Where in the future I'll add the parameter:
today = date.today().strftime("%Y/%m/%d")
In this answer (https://stackoverflow.com/a/68535595/11462274), a guy indicated a very fast and interesting option (He named the option at the end of the answer as: Quicker Version) without the need for a WebDriver
, but I was only able to make it work on the first page of the site, when I try to use other dates of the year, he keeps returning only the links to the games of the current day.
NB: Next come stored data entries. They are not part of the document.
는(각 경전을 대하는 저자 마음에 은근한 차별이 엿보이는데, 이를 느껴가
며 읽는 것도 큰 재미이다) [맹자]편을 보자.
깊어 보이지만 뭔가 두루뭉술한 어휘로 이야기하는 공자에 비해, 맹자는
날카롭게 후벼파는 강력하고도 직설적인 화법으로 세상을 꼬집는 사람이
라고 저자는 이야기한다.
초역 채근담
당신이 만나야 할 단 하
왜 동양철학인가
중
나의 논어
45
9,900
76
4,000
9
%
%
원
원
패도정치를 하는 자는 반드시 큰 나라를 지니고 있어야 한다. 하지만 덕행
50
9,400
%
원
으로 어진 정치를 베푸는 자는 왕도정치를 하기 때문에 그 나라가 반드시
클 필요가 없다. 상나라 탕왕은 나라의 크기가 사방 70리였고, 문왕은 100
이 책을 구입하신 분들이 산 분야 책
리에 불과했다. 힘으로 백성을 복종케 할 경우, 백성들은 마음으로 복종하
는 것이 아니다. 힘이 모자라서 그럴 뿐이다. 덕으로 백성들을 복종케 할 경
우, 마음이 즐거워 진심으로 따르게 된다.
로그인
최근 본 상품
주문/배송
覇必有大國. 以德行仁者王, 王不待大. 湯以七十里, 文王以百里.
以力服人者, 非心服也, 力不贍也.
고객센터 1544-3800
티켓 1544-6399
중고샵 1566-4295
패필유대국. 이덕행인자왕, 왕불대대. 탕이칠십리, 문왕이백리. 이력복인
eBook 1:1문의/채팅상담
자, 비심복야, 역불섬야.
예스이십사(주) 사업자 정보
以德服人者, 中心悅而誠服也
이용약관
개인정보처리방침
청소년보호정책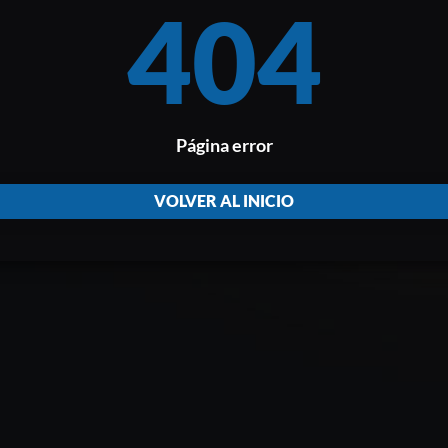
404
Página error
VOLVER AL INICIO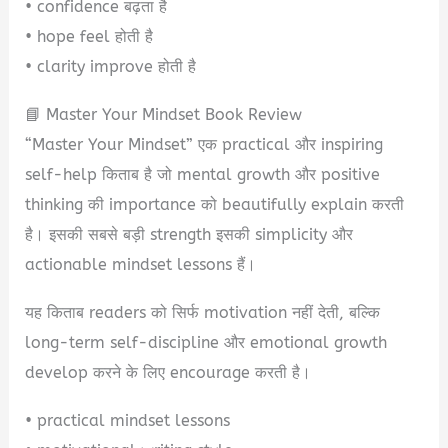
• confidence बढ़ता है
• hope feel होती है
• clarity improve होती है
📘 Master Your Mindset Book Review
“Master Your Mindset” एक practical और inspiring
self-help किताब है जो mental growth और positive
thinking की importance को beautifully explain करती
है। इसकी सबसे बड़ी strength इसकी simplicity और
actionable mindset lessons हैं।
यह किताब readers को सिर्फ motivation नहीं देती, बल्कि
long-term self-discipline और emotional growth
develop करने के लिए encourage करती है।
• practical mindset lessons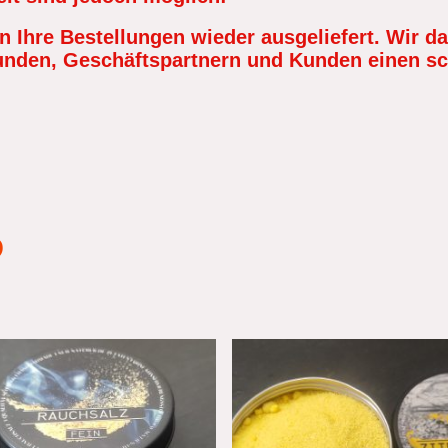
 Ihre Bestellungen wieder ausgeliefert. Wir da
unden, Geschäftspartnern und Kunden einen 
p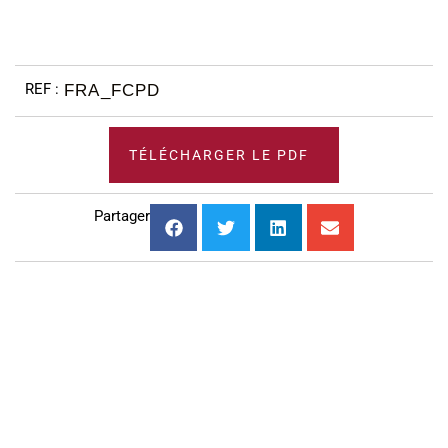
FRA_FCPD
TÉLÉCHARGER LE PDF
Partager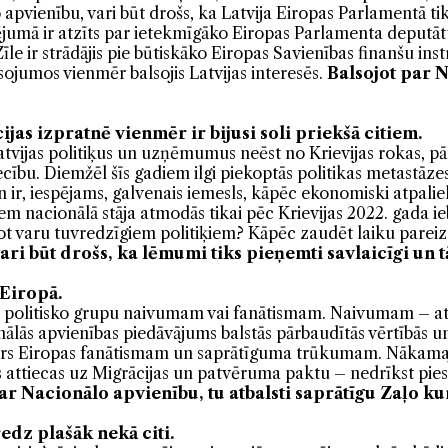
apvienību, vari būt drošs, ka Latvija Eiropas Parlamentā t
ējumā ir atzīts par ietekmīgāko Eiropas Parlamenta deputātu
Zīle ir strādājis pie būtiskāko Eiropas Savienības finanšu in
sojumos vienmēr balsojis Latvijas interesēs.
Balsojot par
N
ijas izpratnē vienmēr ir bijusi soli priekšā citiem.
atvijas politiķus un uzņēmumus neēst no Krievijas rokas, pā
ecību. Diemžēl šīs gadiem ilgi piekoptās politikas metastāz
 ir, iespējams, galvenais iemesls, kāpēc ekonomiski atpal
ķiem nacionālā stāja atmodās tikai pēc Krievijas 2022. gada 
dot varu tuvredzīgiem politiķiem? Kāpēc zaudēt laiku pare
ri būt drošs, ka lēmumi tiks pieņemti savlaicīgi un t
 Eiropā.
u politisko grupu naivumam vai fanātismam. Naivumam – att
lās apvienības piedāvājums balstās pārbaudītās vērtībās un 
emērs Eiropas fanātismam un saprātīguma trūkumam. Nākam
 attiecas uz Migrācijas un patvēruma paktu – nedrīkst piesp
par
Nacionālo apvienību, tu atbalsti saprātīgu Zaļo ku
edz plašāk nekā citi.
Expected Result (there are 465 links but I didn't put the entire result because there is a character limit):
https://int.soccerway.com/matches/2021/07/28/europe/uefa-champions-league/fc-sheriff-tiraspol/alashkert-fc/3517568/
https://int.soccerway.com/matches/2021/07/28/europe/uefa-champions-league/fk-neftchi/olympiakos-cfp/3517569/
https://int.soccerway.com/matches/2021/07/28/europe/uefa-champions-league/scs-cfr-1907-cluj-sa/newcastle-fc/3517571/
https://int.soccerway.com/matches/2021/07/28/europe/uefa-champions-league/fc-midtjylland/celtic-fc/3517576/
https://int.soccerway.com/matches/2021/07/28/europe/uefa-champions-league/fk-razgrad-2000/mura/3517574/
https://int.soccerway.com/matches/2021/07/28/europe/uefa-champions-league/galatasaray-sk/psv-nv/3517577/
https://int.soccerway.com/matches/2021/07/28/europe/uefa-champions-league/bsc-young-boys-bern/k-slovan-bratislava/3517566/
https://int.soccerway.com/matches/2021/07/28/europe/uefa-champions-league/fk-crvena-zvezda-beograd/fc-kairat-almaty/3517570/
https://int.soccerway.com/matches/2021/07/28/europe/uefa-champions-league/ac-sparta-praha/sk-rapid-wien/3517575/
https://int.soccerway.com/matches/2021/07/28/world/olympics/saudi-arabia-u23/brazil--under-23/3497390/
https://int.soccerway.com/matches/2021/07/28/world/olympics/germany-u23/cote-divoire-u23/3497391/
https://int.soccerway.com/matches/2021/07/28/world/olympics/romania-u23/new-zealand-under-23/3497361/
https://int.soccerway.com/matches/2021/07/28/world/olympics/korea-republic-u23/honduras-u23/3497362/
https://int.soccerway.com/matches/2021/07/28/world/olympics/australia-under-23/egypt-under-23/3497383/
https://int.soccerway.com/matches/2021/07/28/world/olympics/spain-under-23/argentina-under-23/3497384/
https://int.soccerway.com/matches/2021/07/28/world/olympics/france-u23/japan-u23/3497331/
https://int.soccerway.com/matches/2021/07/28/world/olympics/south-africa-u23/mexico-u23/3497332/
https://int.soccerway.com/matches/2021/07/28/africa/cecafa-senior-challenge-cup/uganda-under-23/eritrea-under-23/3567664/
Note 1: There are multiple types of score-time
, such as score-time status
and score-time score
, that's why I used contains
in "//td[contains(@class,'score-time')]//a"
Update
If possible, in addition to helping me solve the current problem, I am interested in an improved and faster option for the method I currently use. (I'm still learning, so my methods are pretty archaic).